• **Excerpt provided**
#####

Jump to content
Chinese-Forums
  • Sign Up

How Do You Find Out How Many Characters You Can Actually Read?


Shi Tong

Recommended Posts

Hello JonBI.

I'm lucky in that I already speak reasonable Chinese. This means I can quite easily link up words with two characters togetether when they're zi I know from two other places:

EX: I learned to write 性别 the other day- I know the first word and the second word in two different phrases I already know, so it's easy to remember.别的 的 别. 性感 的 性.

Either way, I've kind of got over it.. I'm up to 420 "new" characters, I'm sure I can write and know the meaning of around 200 more simple ones. I'm just going to keep going learning words (with two characters) and at some point I will get to know what I know!

Link to comment
Share on other sites

Hello JonBI.

I'm lucky in that I already speak reasonable Chinese. This means I can quite easily link up words with two characters togetether when they're zi I know from two other places:

EX: I learned to write 性别 the other day- I know the first word and the second word in two different phrases I already know, so it's easy to remember.别的 的 别. 性感 的 性.

Either way, I've kind of got over it.. I'm up to 420 "new" characters, I'm sure I can write and know the meaning of around 200 more simple ones. I'm just going to keep going learning words (with two characters) and at some point I will get to know what I know!

Oh no doubt, but I was pointing to more obscure ones - what level did you test on. The results were totally out of whack, so I got 585 from my first test, over 1000 on the next one, then 1300 on the next one, then back to 700 on the next - personally, I would place myself around 1200-1300 at a comfortable level, but even then... I don't study characters at the moment, I study combinations, which is perhaps a bad idea, but that is essentially the method of choice for the HSK-based courseware up until an advanced level, where the ratio between words and characters hits 4 to 1, whereas before it is closer to 1 to 1, or 2 to 1. What that means is, when you are faced with the second character of a verb, coming up with the right answer is difficult. Same with the second character of a noun, often.

So of course, this is perhaps my fault, which is why I am working now to try to get a better sense of individual characters (though one does not have all the time in the world, especially when shackled by university curriculum) but from my understanding of Chinese now, words tend to always have a desire, especially nouns, for two characters or more. It is easier for someone brought up, or with more exposure to get a better sense of individual characters, but I doubt when many people read they pick each meaning from each character, at least when reading vernacular Chinese.

Link to comment
Share on other sites

Well, I study in two ways- I write combinations of characters when I am unused to both of the Han Zi- so I turn to two word phrases in these cases. I also study single characters when they're very commonly used. Generally I know where they're supposed to go. I do this by writing about 200 characters a day and studying between 5 and 8 new characters to add to the list.

I also have a useful index of just Hanzi in the backs of my books, so I perposefully go through this list once every couple of weeks to make sure that I'm combining the correct zi to make up new shenci (2 "word" "words" as it were). I find this a really useful way of learning it because you get every character trained and then you can combine them and make sure your combinations work.

Either way, thanks for your advice, and yes I agree that the test above is really poor- if I already know that I definately write and read 400 characters, coming up with a result around 200 is rediculous. I can probably retake and find myself like yourself with anything ranging from 200- 1000.

#####

• **Supplied material**
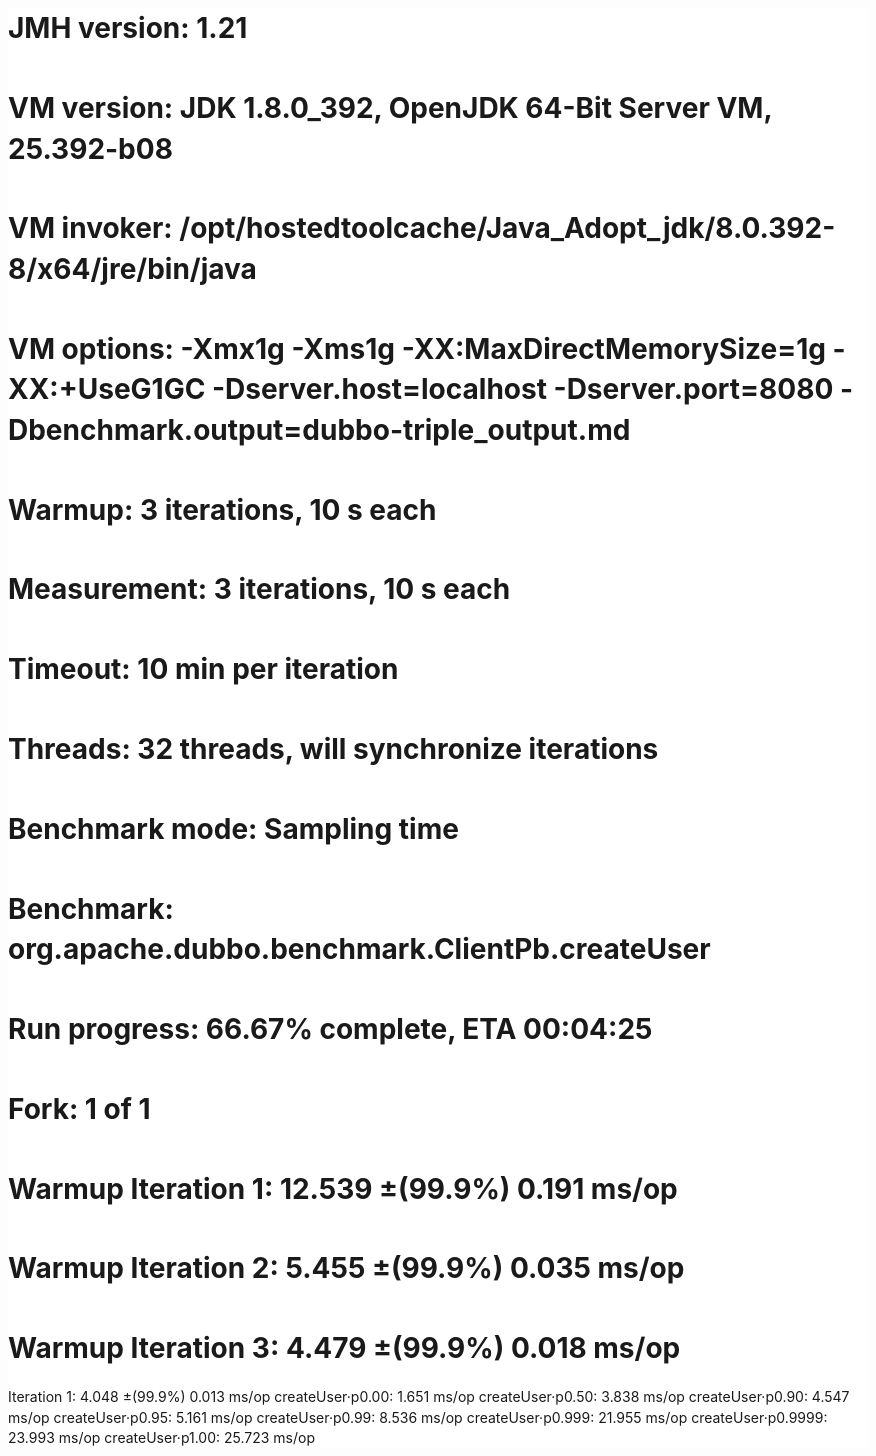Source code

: 
# JMH version: 1.21
# VM version: JDK 1.8.0_392, OpenJDK 64-Bit Server VM, 25.392-b08
# VM invoker: /opt/hostedtoolcache/Java_Adopt_jdk/8.0.392-8/x64/jre/bin/java
# VM options: -Xmx1g -Xms1g -XX:MaxDirectMemorySize=1g -XX:+UseG1GC -Dserver.host=localhost -Dserver.port=8080 -Dbenchmark.output=dubbo-triple_output.md
# Warmup: 3 iterations, 10 s each
# Measurement: 3 iterations, 10 s each
# Timeout: 10 min per iteration
# Threads: 32 threads, will synchronize iterations
# Benchmark mode: Sampling time
# Benchmark: org.apache.dubbo.benchmark.ClientPb.createUser

# Run progress: 66.67% complete, ETA 00:04:25
# Fork: 1 of 1
# Warmup Iteration   1: 12.539 ±(99.9%) 0.191 ms/op
# Warmup Iteration   2: 5.455 ±(99.9%) 0.035 ms/op
# Warmup Iteration   3: 4.479 ±(99.9%) 0.018 ms/op
Iteration   1: 4.048 ±(99.9%) 0.013 ms/op
                 createUser·p0.00:   1.651 ms/op
                 createUser·p0.50:   3.838 ms/op
                 createUser·p0.90:   4.547 ms/op
                 createUser·p0.95:   5.161 ms/op
                 createUser·p0.99:   8.536 ms/op
                 createUser·p0.999:  21.955 ms/op
                 createUser·p0.9999: 23.993 ms/op
                 createUser·p1.00:   25.723 ms/op
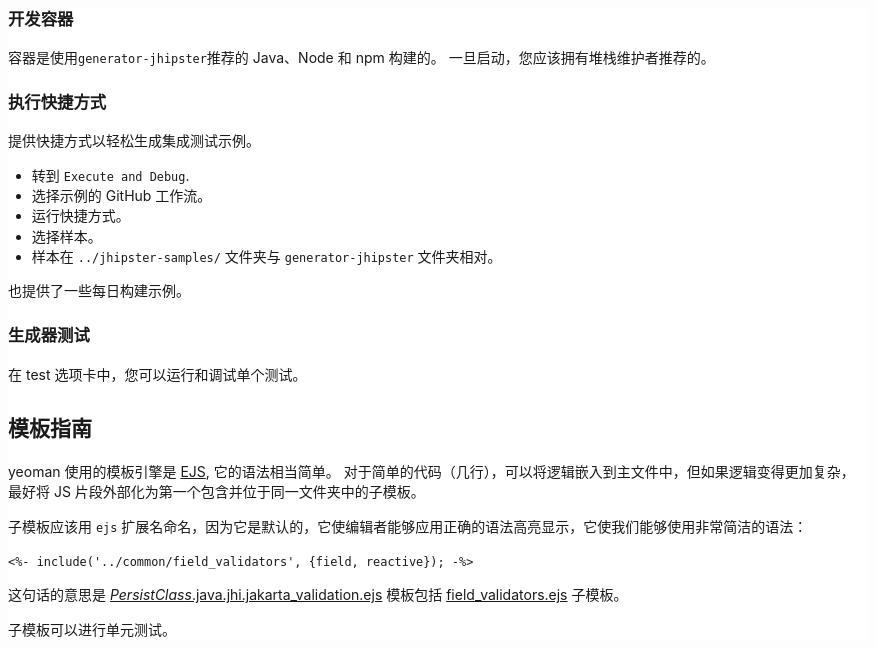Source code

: ### 开发容器

容器是使用`generator-jhipster`推荐的 Java、Node 和 npm 构建的。
一旦启动，您应该拥有堆栈维护者推荐的。

### 执行快捷方式

提供快捷方式以轻松生成集成测试示例。

- 转到 `Execute and Debug`.
- 选择示例的 GitHub 工作流。
- 运行快捷方式。
- 选择样本。
- 样本在  `../jhipster-samples/` 文件夹与 `generator-jhipster` 文件夹相对。

也提供了一些每日构建示例。

### 生成器测试

在 test 选项卡中，您可以运行和调试单个测试。

## <a name="templates"></a> 模板指南

yeoman 使用的模板引擎是 [EJS](http://ejs.co/), 它的语法相当简单。
对于简单的代码（几行），可以将逻辑嵌入到主文件中，但如果逻辑变得更加复杂，最好将 JS 片段外部化为第一个包含并位于同一文件夹中的子模板。

子模板应该用 `ejs` 扩展名命名，因为它是默认的，它使编辑者能够应用正确的语法高亮显示，它使我们能够使用非常简洁的语法：

    <%- include('../common/field_validators', {field, reactive}); -%>

这句话的意思是 [_PersistClass_.java.jhi.jakarta_validation.ejs](generators/server/templates/entity/src/main/java/package/domain/_PersistClass_.java.jhi.jakarta_validation.ejs)  模板包括 [field_validators.ejs](generators/server/templates/entity/src/main/java/package/common/field_validators.ejs) 子模板。

子模板可以进行单元测试。
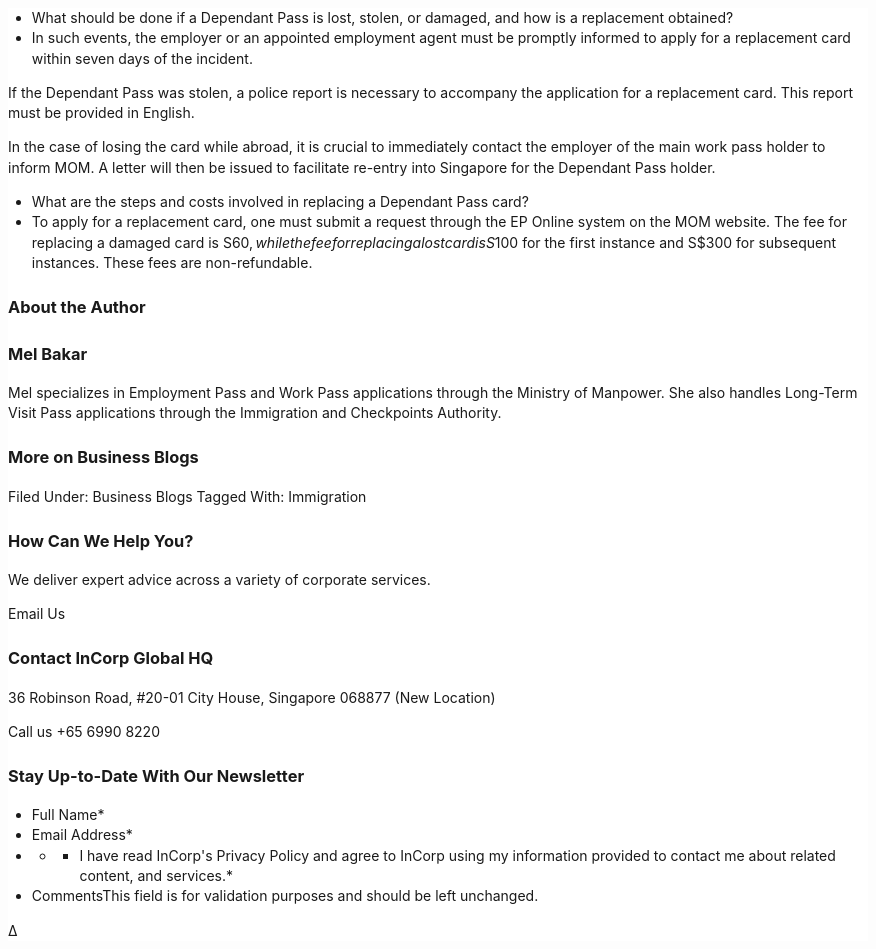 - What should be done if a Dependant Pass is lost, stolen, or damaged, and how is a replacement obtained?
- In such events, the employer or an appointed employment agent must be promptly informed to apply for a replacement card within seven days of the incident.



If the Dependant Pass was stolen, a police report is necessary to accompany the application for a replacement card. This report must be provided in English.



In the case of losing the card while abroad, it is crucial to immediately contact the employer of the main work pass holder to inform MOM. A letter will then be issued to facilitate re-entry into Singapore for the Dependant Pass holder.

- What are the steps and costs involved in replacing a Dependant Pass card?
- To apply for a replacement card, one must submit a request through the EP Online system on the MOM website. The fee for replacing a damaged card is S$60, while the fee for replacing a lost card is S$100 for the first instance and S$300 for subsequent instances. These fees are non-refundable.

### About the Author



### Mel Bakar

Mel specializes in Employment Pass and Work Pass applications through the Ministry of Manpower. She also handles Long-Term Visit Pass applications through the Immigration and Checkpoints Authority.

### More on Business Blogs

Filed Under: Business Blogs Tagged With: Immigration

### How Can We Help You?

We deliver expert advice across a variety of corporate services.

Email Us

### Contact InCorp Global HQ

36 Robinson Road, #20-01 City House, Singapore 068877 
(New Location)

Call us +65 6990 8220

### Stay Up-to-Date With Our Newsletter

- Full Name*
- Email Address*
- *
    - I have read InCorp's Privacy Policy and agree to InCorp using my information provided to contact me about related content, and services.*
- CommentsThis field is for validation purposes and should be left unchanged.

Δ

#####

• **Your assignment**
Continue the forum thread on counting how many Chinese characters you can read, starting right after its final sentence. The records are separate material and have no connection to the forum thread.

• **Exercise output**
Link to comment
Share on other sites

  • 2 weeks later...

I did the print out X amount of 常用汉字 and check method, and came to 1091/2700 (being rather strict with myself).

This is after two years of university level studies including 6 months at Beida. I was humbled by going through this list, and the coming year I'll be focusing on learning new characters and reading.

That said, I probably know a lot of words that use those 1091 characters (or so I hope :D)

Link to comment
Share on other sites

A 3000 character list is useful, and I have gone through that kind of thing before, but it is very arduous and I dont have all that much time.

I think actually that there really isn't going to be an easy way of doing this, so I'll just have to spend the time doing it! :D

Pick words 1, 31,61, ..of the character list. Count how many of those selected 300 you know and multiply the total by 10. That way you get an estimate of the number of words you know, without spending too much time.

Of course, the precision of the estimate will increase if you increase the tested number of words, but you'll need more time

Link to comment
Share on other sites

You memorize it by practicing reading out loud and writing, etc... Might or might not be 死记 or 硬背. It could also be a combination of other things plus 死记 and/or 硬背 or not. Then you use a trusted official list of characters and compare what you know against this list. Or you could add more vocabulary first then check what you've remembered and know against the list.

Why do you really want to know? You're much better off just focusing on what you can read rather than trying to quantify things so abstractly. Knowing random characters out of context doesn't help with understanding the proper use of bigrams, trigrams, etc. which is where most of the work in vocabulary building comes in anyway.

You are wrong. I guess you don't know the meaning of a "trigram" in Chinese culture then? A "trigram" is a one of the 8 bagua signs made up of three bars [yin or yang] each. I don't know what you mean by "bigram"?

Ba gua

I did the print out X amount of 常用汉字 and check method, and came to 1091/2700 (being rather strict with myself).

I don't think that's enough. How about checking it against the list of 4500 or more which Japanese people learn Kanji, and the list which Koreans learn Hanja plus the list of Han Tu which Vietnamese people used to learn Chinese characters from [if there's such a list].

Link to comment
Share on other sites

You are wrong. I guess you don't know the meaning of a "trigram" in Chinese culture then? A "trigram" is a one of the 8 bagua signs made up of three bars [yin or yang] each. I don't know what you mean by "bigram"?

Ba gua

Sigh. Could you start checking better before you correct people?

From wikipedia: "An n-gram is a subsequence of n items from a given sequence. The items in question can be phonemes, syllables, letters, words or base pairs according to the application."

A three character word, which is pretty obvious what the poster meant, could easily be considered a trigram based on this definition. While it is an unusual term, especially given the other meaning for trigram, it certainly isn't wrong, and even if it's wrong, it doesn't paint you in a good light to mention it.

  • Like 3
Link to comment
Share on other sites

  • 3 weeks later...

Be careful though, the list on xiaoma cidian is NOT the list of all characters per HSK level, but all single-character WORDS of a certain HSK level. There are other words at the same level which have characters that are not listed there. Many common characters which only appear in compounds are not listed.

So I'd suggest the frequency lists, which are available at the same location.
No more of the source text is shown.